### EXERCISE OBJECTIVE
Find the string "users" in the material. Copy every line that has it.
# # # # #
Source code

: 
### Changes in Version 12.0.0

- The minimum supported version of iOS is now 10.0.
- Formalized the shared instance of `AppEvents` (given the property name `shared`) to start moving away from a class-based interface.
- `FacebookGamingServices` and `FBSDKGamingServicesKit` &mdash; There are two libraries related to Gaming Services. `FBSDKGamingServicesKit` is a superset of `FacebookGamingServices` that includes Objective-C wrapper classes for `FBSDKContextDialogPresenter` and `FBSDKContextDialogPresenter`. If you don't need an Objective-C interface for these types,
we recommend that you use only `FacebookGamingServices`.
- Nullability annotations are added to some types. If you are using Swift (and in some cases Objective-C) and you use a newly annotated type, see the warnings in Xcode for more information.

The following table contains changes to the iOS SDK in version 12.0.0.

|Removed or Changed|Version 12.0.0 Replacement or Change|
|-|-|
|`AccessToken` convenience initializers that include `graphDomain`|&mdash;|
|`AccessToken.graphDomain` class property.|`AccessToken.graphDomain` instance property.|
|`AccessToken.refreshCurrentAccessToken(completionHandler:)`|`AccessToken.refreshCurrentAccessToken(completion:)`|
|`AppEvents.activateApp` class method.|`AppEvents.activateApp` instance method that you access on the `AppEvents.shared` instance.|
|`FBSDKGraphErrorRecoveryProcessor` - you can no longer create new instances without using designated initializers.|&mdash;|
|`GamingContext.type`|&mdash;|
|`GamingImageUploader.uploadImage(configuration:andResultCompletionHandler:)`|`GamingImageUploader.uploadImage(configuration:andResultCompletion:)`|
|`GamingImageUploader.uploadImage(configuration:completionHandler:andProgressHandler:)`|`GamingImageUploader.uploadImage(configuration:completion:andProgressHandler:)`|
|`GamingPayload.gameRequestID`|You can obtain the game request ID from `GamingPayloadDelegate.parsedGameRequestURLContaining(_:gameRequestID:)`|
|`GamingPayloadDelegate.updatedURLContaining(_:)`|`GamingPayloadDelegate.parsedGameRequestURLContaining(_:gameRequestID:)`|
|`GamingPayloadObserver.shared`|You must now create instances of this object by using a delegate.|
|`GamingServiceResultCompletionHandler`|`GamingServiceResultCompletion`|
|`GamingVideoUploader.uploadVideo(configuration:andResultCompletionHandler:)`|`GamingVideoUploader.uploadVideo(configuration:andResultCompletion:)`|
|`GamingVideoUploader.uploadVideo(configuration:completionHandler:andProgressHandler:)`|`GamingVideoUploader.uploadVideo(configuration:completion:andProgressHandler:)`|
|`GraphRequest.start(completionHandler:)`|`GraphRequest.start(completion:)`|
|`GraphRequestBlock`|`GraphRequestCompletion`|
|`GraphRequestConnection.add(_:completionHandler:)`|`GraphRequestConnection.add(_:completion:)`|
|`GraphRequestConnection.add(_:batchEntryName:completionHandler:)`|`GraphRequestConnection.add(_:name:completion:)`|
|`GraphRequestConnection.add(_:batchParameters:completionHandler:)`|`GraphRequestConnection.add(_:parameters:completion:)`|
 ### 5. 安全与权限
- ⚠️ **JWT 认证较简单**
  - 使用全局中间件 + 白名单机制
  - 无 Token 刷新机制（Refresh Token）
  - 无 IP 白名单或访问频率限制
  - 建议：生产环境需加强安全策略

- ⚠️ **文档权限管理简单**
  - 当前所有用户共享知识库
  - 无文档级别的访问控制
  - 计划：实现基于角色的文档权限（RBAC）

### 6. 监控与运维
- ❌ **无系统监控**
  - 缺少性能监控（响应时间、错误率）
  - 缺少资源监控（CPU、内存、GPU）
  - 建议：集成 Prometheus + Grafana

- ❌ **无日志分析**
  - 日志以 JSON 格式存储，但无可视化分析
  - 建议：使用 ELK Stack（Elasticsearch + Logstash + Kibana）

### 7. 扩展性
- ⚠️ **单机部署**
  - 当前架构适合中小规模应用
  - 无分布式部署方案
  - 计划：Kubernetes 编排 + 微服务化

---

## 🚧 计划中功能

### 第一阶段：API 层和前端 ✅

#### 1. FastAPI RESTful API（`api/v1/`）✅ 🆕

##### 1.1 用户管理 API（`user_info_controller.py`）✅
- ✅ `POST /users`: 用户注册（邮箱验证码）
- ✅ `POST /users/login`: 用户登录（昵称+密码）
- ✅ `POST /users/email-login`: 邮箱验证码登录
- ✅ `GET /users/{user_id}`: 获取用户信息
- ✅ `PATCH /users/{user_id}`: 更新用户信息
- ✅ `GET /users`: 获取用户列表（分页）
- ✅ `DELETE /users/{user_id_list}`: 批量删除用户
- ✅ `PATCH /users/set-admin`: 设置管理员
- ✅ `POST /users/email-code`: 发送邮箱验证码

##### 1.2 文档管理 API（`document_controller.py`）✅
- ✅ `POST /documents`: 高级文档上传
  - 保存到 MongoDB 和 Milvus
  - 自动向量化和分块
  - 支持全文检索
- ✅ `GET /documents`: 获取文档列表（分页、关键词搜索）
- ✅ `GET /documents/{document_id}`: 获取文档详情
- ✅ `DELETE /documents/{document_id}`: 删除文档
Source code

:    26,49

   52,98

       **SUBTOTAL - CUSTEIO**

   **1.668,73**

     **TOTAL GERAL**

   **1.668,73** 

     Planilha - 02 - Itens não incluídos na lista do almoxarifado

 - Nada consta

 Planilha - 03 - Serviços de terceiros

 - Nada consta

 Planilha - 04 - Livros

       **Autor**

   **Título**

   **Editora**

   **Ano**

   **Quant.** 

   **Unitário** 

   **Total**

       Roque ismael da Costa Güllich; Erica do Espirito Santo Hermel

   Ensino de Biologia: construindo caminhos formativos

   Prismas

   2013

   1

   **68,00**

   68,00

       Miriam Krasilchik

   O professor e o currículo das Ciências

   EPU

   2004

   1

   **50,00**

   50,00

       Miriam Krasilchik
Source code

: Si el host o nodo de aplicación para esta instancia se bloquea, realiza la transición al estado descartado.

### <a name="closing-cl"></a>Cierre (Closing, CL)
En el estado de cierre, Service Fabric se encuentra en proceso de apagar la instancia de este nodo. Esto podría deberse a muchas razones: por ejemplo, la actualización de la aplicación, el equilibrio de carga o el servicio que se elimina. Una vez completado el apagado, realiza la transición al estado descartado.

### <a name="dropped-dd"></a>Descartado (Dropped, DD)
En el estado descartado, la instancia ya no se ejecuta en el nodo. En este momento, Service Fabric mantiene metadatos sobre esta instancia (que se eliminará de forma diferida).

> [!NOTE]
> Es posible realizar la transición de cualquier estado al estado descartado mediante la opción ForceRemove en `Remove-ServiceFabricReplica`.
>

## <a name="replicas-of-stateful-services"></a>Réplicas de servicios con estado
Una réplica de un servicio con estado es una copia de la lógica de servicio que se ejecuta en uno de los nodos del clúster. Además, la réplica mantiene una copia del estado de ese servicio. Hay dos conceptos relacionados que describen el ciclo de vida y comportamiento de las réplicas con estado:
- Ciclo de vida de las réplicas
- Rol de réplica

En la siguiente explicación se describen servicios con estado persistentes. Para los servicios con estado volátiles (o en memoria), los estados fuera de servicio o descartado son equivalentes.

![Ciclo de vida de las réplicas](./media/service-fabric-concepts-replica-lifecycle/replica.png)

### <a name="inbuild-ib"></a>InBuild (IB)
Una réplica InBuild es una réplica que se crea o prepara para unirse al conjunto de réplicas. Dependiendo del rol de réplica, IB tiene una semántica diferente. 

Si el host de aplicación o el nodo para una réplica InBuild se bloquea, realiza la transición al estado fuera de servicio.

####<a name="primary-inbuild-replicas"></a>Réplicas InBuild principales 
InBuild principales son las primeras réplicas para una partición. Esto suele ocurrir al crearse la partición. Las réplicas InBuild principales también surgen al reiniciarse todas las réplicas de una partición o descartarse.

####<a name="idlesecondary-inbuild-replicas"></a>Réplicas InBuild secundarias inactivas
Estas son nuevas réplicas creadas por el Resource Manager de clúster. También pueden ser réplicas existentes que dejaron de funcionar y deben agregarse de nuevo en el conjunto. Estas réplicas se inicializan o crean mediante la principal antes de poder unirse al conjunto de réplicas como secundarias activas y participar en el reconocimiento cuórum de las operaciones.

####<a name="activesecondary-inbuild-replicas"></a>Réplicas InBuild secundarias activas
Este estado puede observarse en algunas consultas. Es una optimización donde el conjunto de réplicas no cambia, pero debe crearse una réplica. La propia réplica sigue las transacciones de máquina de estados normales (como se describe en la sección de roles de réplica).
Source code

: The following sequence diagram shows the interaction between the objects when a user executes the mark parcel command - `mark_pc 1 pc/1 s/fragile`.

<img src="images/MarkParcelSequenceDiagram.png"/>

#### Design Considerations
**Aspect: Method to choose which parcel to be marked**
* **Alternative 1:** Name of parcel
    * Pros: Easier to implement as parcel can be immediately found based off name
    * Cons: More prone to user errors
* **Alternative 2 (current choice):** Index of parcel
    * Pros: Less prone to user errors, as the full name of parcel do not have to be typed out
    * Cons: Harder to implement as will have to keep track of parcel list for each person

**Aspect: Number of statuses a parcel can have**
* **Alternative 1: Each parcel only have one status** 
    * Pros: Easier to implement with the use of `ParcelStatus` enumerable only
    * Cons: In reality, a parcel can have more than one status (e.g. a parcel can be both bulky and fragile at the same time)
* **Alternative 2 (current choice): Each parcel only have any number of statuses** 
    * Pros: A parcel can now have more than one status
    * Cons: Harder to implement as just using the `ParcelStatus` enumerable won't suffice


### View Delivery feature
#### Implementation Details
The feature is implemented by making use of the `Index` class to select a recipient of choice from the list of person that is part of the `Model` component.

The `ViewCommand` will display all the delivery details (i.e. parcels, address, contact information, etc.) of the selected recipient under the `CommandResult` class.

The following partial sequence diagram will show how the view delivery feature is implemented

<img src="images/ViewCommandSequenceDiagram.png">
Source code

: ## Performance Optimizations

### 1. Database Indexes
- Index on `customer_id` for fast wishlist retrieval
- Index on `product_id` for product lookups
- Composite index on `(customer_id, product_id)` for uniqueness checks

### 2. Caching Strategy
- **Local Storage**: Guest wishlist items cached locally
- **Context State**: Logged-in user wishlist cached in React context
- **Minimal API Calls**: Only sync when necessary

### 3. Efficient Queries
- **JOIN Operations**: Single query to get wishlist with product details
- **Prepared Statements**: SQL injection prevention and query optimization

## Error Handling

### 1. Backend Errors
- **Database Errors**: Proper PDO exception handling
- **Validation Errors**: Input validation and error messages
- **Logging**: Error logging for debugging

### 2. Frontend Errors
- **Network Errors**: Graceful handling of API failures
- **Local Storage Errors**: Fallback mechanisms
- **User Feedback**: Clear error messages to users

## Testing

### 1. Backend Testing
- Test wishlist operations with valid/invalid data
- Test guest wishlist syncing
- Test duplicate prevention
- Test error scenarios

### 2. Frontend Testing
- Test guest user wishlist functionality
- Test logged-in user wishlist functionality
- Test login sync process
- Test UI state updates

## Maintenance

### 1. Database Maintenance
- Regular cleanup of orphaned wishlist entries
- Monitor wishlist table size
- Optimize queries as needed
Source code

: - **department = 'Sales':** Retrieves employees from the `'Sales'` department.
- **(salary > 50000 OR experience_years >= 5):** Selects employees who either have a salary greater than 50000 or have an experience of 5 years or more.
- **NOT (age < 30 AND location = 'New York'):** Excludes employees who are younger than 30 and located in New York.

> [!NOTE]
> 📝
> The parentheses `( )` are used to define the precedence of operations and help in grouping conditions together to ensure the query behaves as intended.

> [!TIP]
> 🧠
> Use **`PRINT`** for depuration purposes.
# # # # #
### TASK RESULT
- ✅ `POST /users`: 用户注册（邮箱验证码）
- ✅ `POST /users/login`: 用户登录（昵称+密码）
- ✅ `POST /users/email-login`: 邮箱验证码登录
- ✅ `GET /users/{user_id}`: 获取用户信息
- ✅ `PATCH /users/{user_id}`: 更新用户信息
- ✅ `GET /users`: 获取用户列表（分页）
- ✅ `DELETE /users/{user_id_list}`: 批量删除用户
- ✅ `PATCH /users/set-admin`: 设置管理员
- ✅ `POST /users/email-code`: 发送邮箱验证码
- **User Feedback**: Clear error messages to users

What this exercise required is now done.